Closed typkrft closed 4 years ago
Unfortunately, not at the moment. There's nothing technically preventing us from implementing word wrapping that splits on whitespace or parsed syntax tokens, but I'm skeptical of taking a naïve approach to it becsuse it could alter the meaning of the printed code.
Sublime syntax files don't specify how languages are supposed to handle wrapping, indentation and whitespace, and making assumptions about that would not have held for every language. For example, some languages like Python or Sass use indentation for determining blocks. If bat inserted a hard wrap in one of these languages and didn't get the indentation correct, it could mean something entirely different than what the unwraped code meant.

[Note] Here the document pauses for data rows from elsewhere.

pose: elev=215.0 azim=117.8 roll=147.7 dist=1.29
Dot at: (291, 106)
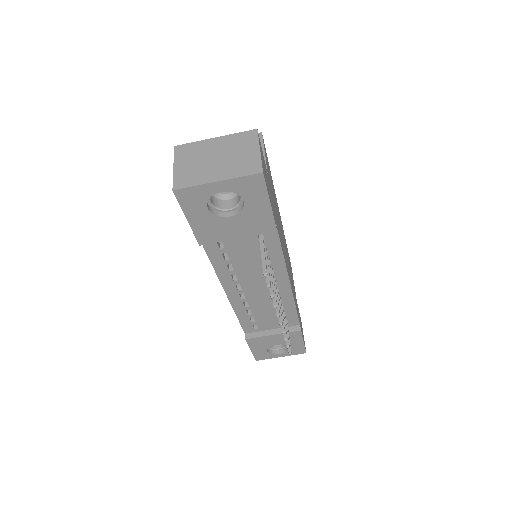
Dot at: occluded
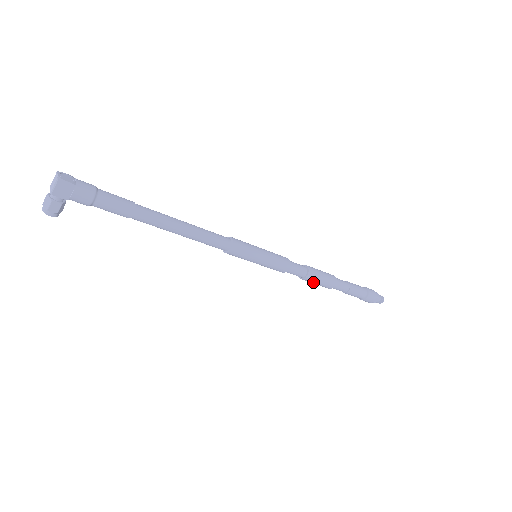
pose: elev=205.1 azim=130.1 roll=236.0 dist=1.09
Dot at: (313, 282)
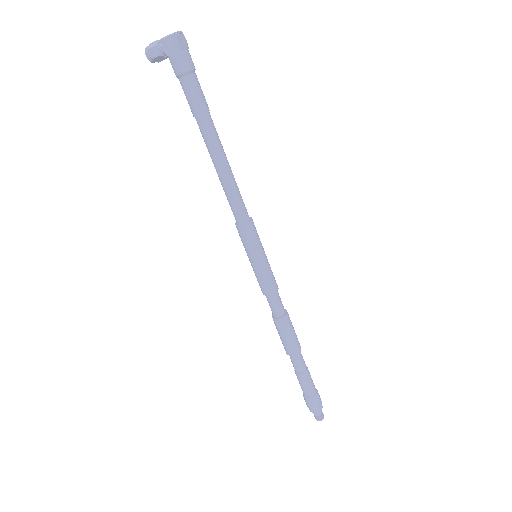
Dot at: (278, 330)
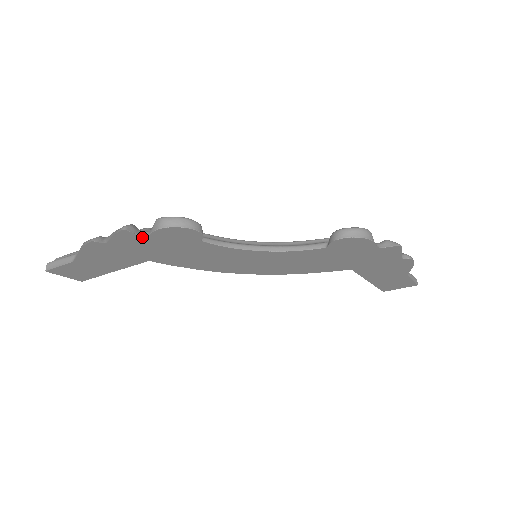
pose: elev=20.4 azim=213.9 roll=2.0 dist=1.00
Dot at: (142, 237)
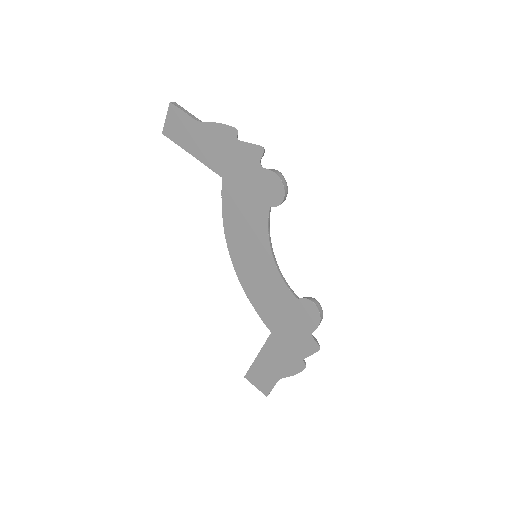
Dot at: (258, 164)
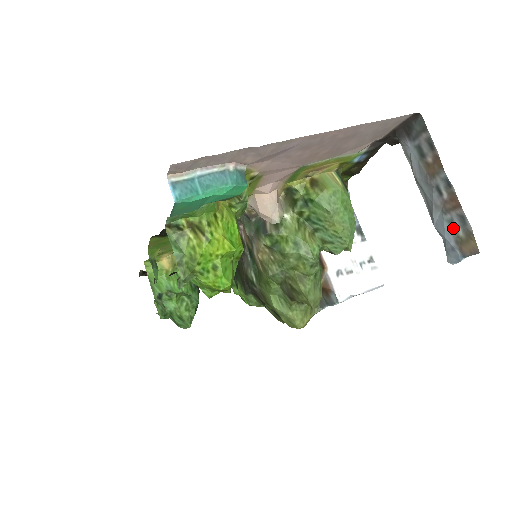
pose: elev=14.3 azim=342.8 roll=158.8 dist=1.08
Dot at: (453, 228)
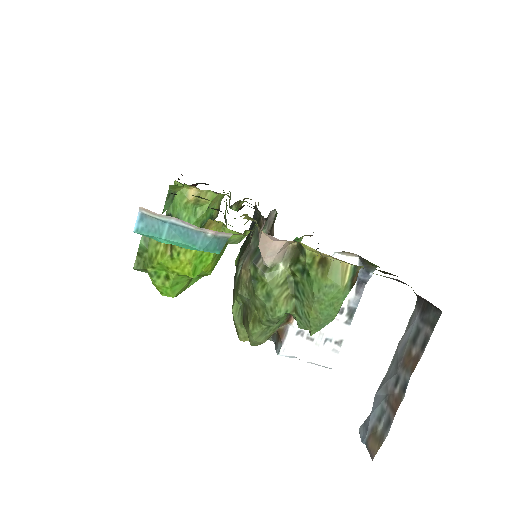
Dot at: (380, 417)
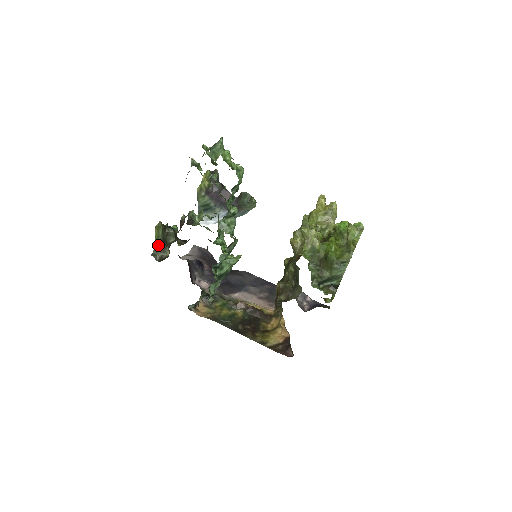
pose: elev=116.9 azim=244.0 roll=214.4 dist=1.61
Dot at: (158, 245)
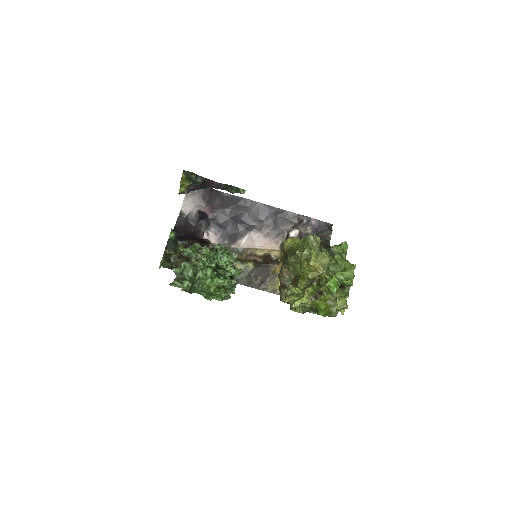
Dot at: occluded
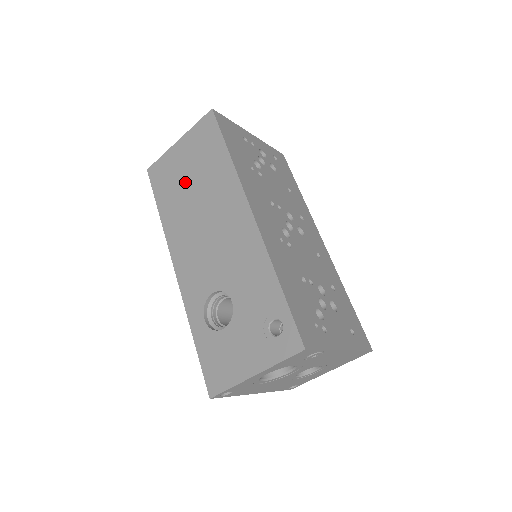
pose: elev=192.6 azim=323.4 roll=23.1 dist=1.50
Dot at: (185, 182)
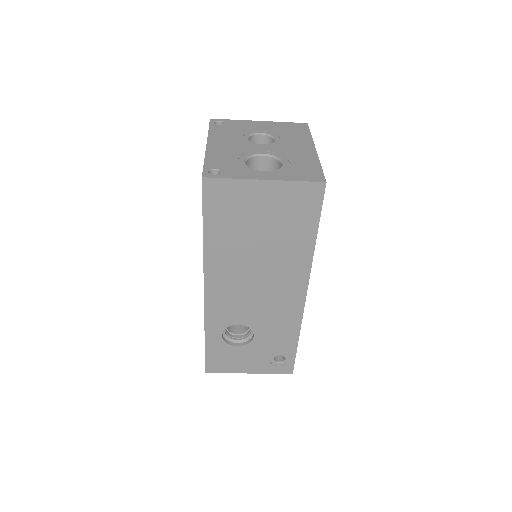
Dot at: (253, 230)
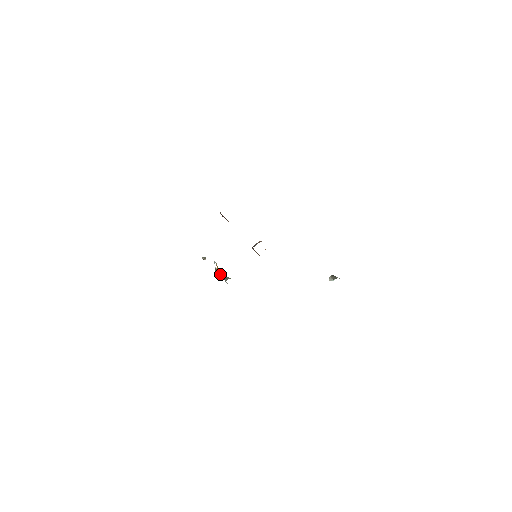
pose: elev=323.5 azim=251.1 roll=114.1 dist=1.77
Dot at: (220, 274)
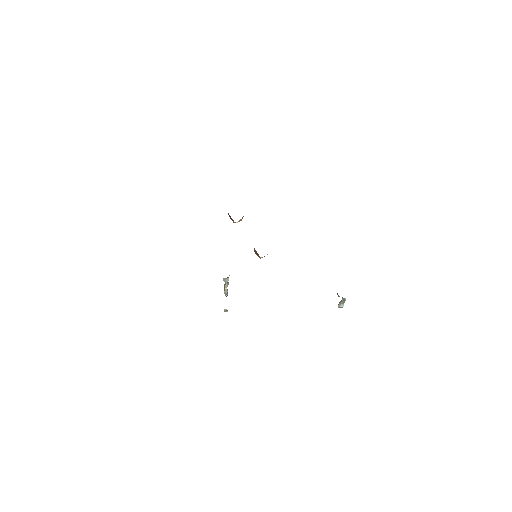
Dot at: (225, 288)
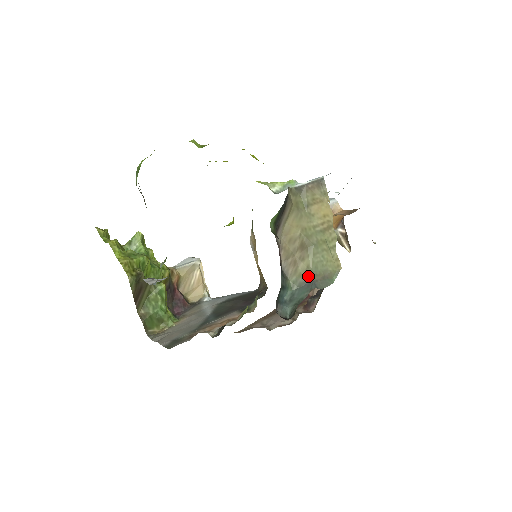
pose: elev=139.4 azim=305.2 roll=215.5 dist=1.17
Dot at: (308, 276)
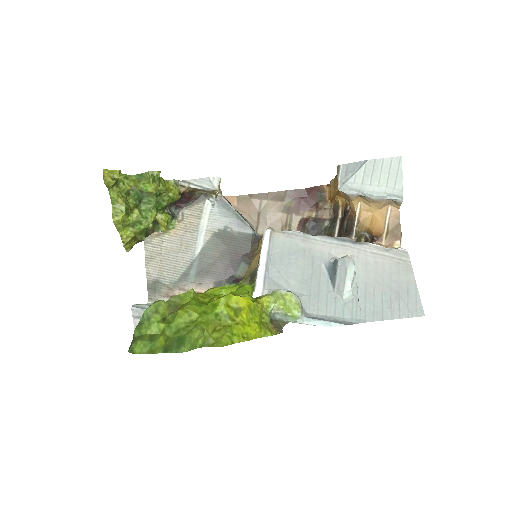
Dot at: occluded
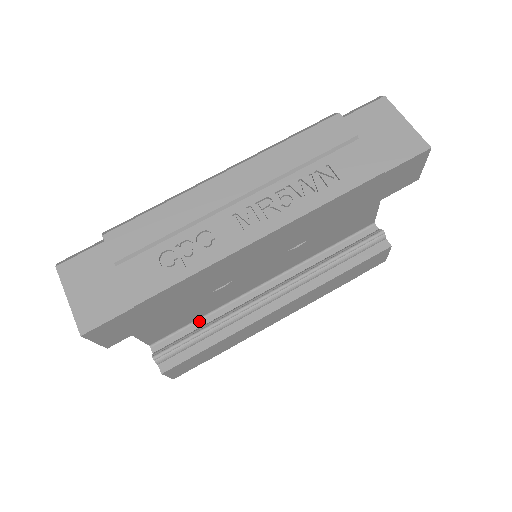
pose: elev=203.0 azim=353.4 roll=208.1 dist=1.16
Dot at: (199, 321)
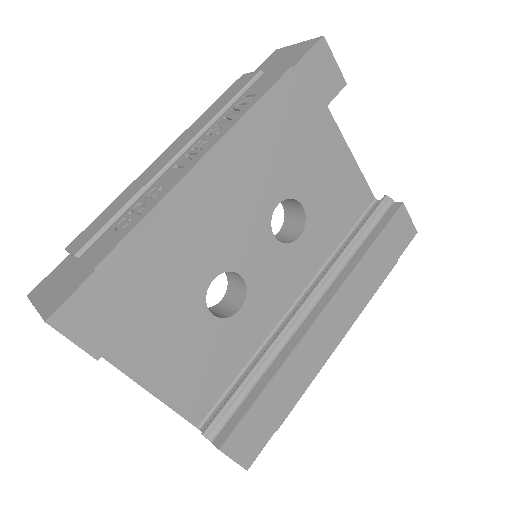
Dot at: (242, 374)
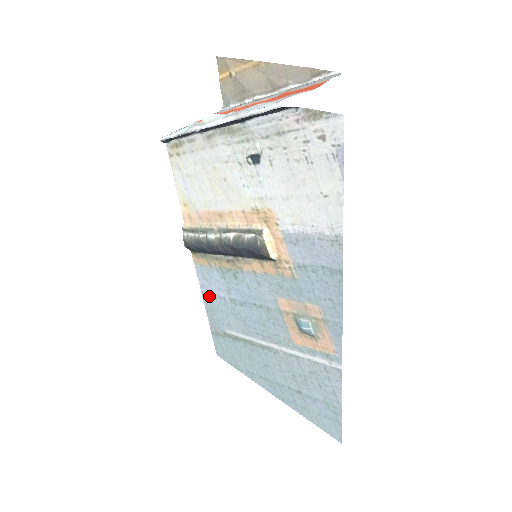
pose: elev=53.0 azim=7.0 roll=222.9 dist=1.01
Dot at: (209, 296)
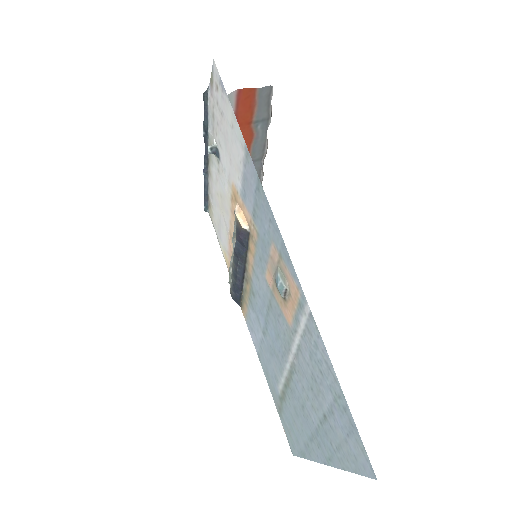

Yeah I totally get that. I generally don't use bat for looking at code. My primary use for it is to attractively format article summaries I've pulled from newsboat with sumy. So an option would be great --text-wrap or something, but I totally get that this may be an edge case and not worth the effort. Thanks for the great program regardless.
If you are mainly interested in text, you could have a look at par
(https://en.wikipedia.org/wiki/Par_(command)). It's an "ancient" tool, but works great.
As the desired width, you would take the actual terminal width (tput cols
) and subtract the width of bat
s sidebar (9 characters for full style):
bat /tmp/txt | par $(($(tput cols) - 9)) | bat
(you would obviously put this into a shell function or similar)
Line numbers are obviously not related to the original line numbers. Git changes also wouldn't work.
Amazing. I'd never even heard of that command. Truly appreciate the assistance. This is completely satisfactory and this issue can be closed as far as I'm concerned.
Is it possible to wrap before a word instead of in the middle of a word?